На новоселье нас посетили мистер и миссис Грандер. Мои биржевые успехи и твердое стремление к инженерному диплому вселили в них уверенность, что мальчик, наконец-то, взялся за ум и двинулся по правильному пути.
Я представил им Осю как своего сотрудника, отец отнесся беспристрастно, а вот мама…
— Джозеф, то есть Иосиф… Он что, еврей? — похоже, происхождение Оси восхитило ее значительно меньше, чем способность изъясняться на русском.
— Осип из Одессы, мама, — чуть сместил я акценты, — там все такие, ты же знаешь.
Мама промолчала, только скептически приподняла брови,
Отец прошел по всему дому, оценил двери (сплошные, в отличие от принятых тут с витражными окошками), ставни, спальни, общую комнату, кухню и вообще все на свете.
— Прислугу уже наняли? — только и спросил.
— Пока обойдемся, убраться и приготовить поесть несложно, доллары сейчас не лишние, мы будем делать лабораторию вместо зимнего сада.
— Это на какие деньги?
Я малость опешил:
— Доходы от биржи… от фирмы…
— Нет-нет, прибыль я перевожу на специальный счет, чтобы оплатить следующие годы твоего обучения.
Мать моя женщина, это все планы псу под хвост!
— Но мы заработаем еще!
— Вот и зарабатывайте. А пока на эти глупости нет денег.
— Это не те деньги, которых у вас нет, — мягко, но вместе с тем непреклонно вступил Ося.
— Знаете ли, молодые люди, не в деньгах счастье, — отрезал отец, — вам учиться надо.
— Согласен, не в деньгах, но хотелось бы убедиться в этом лично, мистер Грандер. Хотите пари?
— Какое, Джозеф?
— Если за месяц мы заработаем на следующий год обучения, то вы не будете переводить прибыль.
Я кивнул, подтверждая участие.
— По рукам.
Чуть позже, я припер Осю к стенке:
— Ты что-то знаешь?
— Ну, там впереди две большие сделки, и мы можем перекредитоваться и показать прибыль.
— Действуй.
Гигантские планы пришлось отложить и пока делать лабораторию «на медные деньги». Мы сильно урезали расходы, выгребли резервы, и даже пригласили студентов-волонтеров помочь. Слух об этом прошел по всему институту и в одно из воскресений возле дома остановился автомобиль, из которого вылез пожилой человек в рабочей одежде. Слегка сдвинув с высокого лба пролетарскую кепку, он расправил жесткие усы, вытащил из багажного отделения ящик с инструментом и через минуту позвонил в нашу дверь:
— Добрый день, это здесь требуется помощь?

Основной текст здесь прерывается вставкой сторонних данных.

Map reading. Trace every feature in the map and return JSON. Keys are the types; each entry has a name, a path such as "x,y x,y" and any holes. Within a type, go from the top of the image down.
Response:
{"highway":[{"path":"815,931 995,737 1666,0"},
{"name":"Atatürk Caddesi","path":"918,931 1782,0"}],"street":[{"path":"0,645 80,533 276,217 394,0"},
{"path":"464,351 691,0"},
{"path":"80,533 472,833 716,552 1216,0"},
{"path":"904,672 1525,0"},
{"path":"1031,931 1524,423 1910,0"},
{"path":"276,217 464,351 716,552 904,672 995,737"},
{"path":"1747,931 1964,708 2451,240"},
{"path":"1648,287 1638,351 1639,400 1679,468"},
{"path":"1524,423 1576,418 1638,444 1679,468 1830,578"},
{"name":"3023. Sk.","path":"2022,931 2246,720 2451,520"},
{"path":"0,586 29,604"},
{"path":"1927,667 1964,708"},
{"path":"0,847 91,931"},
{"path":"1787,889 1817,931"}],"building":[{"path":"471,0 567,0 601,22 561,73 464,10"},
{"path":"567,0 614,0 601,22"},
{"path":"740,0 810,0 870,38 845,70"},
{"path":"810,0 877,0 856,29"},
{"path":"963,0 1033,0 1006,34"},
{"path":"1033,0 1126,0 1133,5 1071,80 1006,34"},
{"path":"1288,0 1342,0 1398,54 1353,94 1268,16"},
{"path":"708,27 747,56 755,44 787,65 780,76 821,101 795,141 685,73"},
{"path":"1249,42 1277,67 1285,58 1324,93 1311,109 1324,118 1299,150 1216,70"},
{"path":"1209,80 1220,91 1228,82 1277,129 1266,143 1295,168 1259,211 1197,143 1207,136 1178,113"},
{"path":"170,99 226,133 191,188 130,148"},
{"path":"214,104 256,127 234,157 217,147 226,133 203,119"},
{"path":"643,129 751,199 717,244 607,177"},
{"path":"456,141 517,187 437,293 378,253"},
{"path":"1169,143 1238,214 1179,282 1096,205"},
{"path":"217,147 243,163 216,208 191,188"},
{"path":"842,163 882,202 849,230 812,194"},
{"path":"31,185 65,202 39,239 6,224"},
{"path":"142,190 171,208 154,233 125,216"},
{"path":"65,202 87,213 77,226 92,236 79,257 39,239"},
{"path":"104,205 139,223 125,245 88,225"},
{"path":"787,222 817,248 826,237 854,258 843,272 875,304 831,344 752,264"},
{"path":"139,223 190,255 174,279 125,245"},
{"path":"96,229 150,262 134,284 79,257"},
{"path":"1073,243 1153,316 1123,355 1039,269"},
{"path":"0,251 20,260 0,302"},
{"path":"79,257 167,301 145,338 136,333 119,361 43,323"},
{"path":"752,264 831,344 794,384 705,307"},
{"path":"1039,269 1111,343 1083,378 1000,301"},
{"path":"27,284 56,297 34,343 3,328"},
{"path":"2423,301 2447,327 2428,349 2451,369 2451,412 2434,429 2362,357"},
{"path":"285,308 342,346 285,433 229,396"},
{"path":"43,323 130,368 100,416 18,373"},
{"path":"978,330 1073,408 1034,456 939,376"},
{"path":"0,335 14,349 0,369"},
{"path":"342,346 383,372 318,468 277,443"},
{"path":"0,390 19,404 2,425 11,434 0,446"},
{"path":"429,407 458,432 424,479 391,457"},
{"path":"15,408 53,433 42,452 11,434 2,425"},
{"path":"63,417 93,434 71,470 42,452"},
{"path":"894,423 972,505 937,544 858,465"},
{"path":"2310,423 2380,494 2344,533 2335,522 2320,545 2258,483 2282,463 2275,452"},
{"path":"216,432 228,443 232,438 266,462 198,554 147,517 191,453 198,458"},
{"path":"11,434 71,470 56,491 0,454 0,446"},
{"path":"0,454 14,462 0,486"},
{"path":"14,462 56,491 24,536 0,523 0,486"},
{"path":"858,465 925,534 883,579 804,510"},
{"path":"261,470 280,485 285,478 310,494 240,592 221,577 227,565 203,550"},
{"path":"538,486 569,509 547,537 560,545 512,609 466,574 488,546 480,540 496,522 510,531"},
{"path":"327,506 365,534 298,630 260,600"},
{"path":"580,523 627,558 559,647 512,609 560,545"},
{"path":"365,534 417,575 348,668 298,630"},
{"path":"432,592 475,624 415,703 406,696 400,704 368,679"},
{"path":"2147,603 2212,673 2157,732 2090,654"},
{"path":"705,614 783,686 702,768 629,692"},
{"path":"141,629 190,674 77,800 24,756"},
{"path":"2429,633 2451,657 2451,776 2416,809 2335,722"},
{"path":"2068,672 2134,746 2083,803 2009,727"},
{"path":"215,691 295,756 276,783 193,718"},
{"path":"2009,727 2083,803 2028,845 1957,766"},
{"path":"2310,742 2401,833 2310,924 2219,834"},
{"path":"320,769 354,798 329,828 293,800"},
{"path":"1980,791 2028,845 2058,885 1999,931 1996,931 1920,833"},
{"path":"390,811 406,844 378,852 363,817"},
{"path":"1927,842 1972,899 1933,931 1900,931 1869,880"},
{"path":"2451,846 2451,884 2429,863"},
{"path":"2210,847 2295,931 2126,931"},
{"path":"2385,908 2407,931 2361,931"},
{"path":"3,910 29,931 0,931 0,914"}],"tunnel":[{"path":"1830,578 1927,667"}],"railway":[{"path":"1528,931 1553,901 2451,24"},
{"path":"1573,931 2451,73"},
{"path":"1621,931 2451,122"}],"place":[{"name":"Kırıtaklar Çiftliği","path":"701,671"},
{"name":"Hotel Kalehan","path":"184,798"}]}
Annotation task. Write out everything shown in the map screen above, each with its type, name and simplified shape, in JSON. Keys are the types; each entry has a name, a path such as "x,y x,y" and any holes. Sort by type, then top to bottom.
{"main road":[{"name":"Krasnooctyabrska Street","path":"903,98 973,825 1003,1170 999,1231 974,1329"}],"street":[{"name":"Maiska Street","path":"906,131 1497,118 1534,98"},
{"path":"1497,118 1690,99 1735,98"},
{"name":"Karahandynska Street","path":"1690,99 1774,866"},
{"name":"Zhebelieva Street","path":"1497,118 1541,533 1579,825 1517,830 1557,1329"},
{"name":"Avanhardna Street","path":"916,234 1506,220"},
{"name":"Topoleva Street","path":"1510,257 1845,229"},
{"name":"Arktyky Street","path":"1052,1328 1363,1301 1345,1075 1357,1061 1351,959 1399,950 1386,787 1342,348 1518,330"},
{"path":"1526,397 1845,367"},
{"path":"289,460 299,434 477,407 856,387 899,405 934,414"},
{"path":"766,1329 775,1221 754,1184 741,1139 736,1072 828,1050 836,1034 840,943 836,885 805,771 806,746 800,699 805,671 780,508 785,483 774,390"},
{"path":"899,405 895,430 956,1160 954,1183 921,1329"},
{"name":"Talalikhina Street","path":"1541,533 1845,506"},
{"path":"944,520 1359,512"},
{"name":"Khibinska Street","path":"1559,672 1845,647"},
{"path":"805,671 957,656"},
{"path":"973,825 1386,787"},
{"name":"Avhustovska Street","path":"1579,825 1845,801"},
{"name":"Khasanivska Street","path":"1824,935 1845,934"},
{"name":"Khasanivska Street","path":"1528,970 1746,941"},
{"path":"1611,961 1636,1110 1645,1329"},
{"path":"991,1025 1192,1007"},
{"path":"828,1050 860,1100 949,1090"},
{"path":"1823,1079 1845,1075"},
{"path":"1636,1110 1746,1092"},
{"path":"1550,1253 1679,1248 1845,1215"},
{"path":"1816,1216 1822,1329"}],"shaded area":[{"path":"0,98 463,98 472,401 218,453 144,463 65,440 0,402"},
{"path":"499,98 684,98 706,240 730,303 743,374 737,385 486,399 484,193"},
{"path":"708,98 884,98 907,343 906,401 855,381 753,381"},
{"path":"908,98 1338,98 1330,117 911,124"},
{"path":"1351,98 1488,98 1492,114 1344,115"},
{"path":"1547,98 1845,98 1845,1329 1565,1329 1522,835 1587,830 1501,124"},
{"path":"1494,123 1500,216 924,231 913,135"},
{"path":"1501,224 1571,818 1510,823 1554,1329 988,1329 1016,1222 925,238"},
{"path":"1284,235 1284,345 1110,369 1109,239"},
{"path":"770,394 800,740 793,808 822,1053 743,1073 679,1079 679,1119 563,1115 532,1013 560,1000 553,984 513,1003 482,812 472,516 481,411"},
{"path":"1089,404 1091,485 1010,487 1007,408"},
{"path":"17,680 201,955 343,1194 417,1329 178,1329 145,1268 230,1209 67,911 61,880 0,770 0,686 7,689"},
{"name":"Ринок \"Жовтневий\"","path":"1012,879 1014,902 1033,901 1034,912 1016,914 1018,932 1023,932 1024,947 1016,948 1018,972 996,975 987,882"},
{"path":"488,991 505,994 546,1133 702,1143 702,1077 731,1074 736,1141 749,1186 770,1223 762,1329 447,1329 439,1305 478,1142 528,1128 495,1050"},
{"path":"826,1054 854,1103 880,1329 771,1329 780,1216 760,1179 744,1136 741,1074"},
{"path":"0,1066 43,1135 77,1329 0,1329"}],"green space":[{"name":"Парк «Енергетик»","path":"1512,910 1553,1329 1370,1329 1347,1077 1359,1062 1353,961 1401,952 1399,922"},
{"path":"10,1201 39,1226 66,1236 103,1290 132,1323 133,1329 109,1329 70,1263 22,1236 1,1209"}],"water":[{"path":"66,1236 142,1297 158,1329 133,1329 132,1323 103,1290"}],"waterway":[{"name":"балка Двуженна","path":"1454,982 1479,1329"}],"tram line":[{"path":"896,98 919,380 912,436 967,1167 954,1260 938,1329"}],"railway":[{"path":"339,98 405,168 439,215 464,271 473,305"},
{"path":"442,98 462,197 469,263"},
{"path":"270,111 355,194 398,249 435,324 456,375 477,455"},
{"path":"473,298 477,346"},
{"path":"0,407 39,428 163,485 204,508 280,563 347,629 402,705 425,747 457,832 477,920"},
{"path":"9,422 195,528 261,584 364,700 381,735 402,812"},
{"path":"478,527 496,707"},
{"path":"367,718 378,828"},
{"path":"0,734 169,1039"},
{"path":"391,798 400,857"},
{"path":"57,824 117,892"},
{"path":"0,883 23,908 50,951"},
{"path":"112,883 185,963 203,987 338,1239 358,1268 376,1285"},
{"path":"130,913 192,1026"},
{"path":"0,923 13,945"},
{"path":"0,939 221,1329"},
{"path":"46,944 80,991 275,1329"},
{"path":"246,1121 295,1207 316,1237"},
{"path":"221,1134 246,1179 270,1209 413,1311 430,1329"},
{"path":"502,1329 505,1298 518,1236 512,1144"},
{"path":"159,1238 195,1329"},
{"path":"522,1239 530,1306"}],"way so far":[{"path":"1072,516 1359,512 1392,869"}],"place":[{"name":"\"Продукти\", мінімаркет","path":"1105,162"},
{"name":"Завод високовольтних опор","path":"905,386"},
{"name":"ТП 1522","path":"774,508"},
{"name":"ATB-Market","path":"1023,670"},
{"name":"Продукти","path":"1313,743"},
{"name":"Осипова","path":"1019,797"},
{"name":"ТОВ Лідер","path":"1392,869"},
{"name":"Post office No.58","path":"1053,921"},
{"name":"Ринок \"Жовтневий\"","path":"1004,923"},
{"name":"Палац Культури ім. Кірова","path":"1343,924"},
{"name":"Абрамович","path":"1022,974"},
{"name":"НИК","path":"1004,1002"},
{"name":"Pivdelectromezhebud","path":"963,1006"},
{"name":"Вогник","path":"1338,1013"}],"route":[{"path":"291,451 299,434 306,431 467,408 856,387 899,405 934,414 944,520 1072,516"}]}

— Мы не нанима… Мистер Страттон??? Вы?
Нас явился поддержать лично президент МИТ — в юности он работал плотником и столяром, а потом превратил это занятие в хобби.
После чего от добровольцев отбоя не было, а на два рабочих стола, вкусно пахших свежим деревом, мы заказали и с помпой приколотили маленькие бронзовые таблички «Изготовлено президентом МИТ Самуэлем У. Страттоном». Но больше всего меня растрогала уверенность Оси и Панчо в успехе — ребята вложили в лабораторию все свои небольшие сбережения.
Месяц мы пахали как проклятые, Ося не вылезал из телеграфного отделения, но пари выиграли. Ну как выиграли… Недобрали малость и в долги влезли, но если дальше пойдет хотя бы вполовину так же хорошо, то месяца за три-четыре мы все закроем. Но вообще надо думать, как увеличивать доходы.
Стратегия-то более-менее ясна — средний американец как следует не напуган, верит в непрерывный рост рынка, чем беззастенчиво пользуются брокеры, владеющие инсайдом: кто больше знает, тот и капусту рубит. Да еще неразвитая информационная сфера, достаточно заплатить одному журналюге, чтобы он тиснул в газетку нужную статейку, как цена дрыгается вверх или вниз. И этим тоже широко пользуются умные люди — организуют вбросы, от публикаций до слухов. Сегодня «все пропало!» и цена вниз, завтра «да все отлично!» и цена вверх, вот на эти два процента и живут.
Дикий покамест тут рынок, за него еще толком не взялись регуляторы, даже законов нормальных нет. А вот как Депрессия грянет, тогда-то мужики и перекрестятся — и законы нужные примут, и за инсайд штрафовать станут, и даже за махинации сажать.
А сейчас нужно неотрывно следить за ключевыми игроками. Если дело просто в инсайде, первыми начинают два-три «самых догадливых», следом их ближайшее окружение, а уж потом спохватываются остальные. То есть, если знать, куда смотреть, и смотреть внимательно, можно ловить такие движения на втором такте, вместе с «приближенными», и присоединяться. Или наблюдать за действиями «организованных брокерских сообществ» — за два года работы мы определили десяток таких групп. Собираются, составляют планы, сговариваются о действиях и давай качать рынок!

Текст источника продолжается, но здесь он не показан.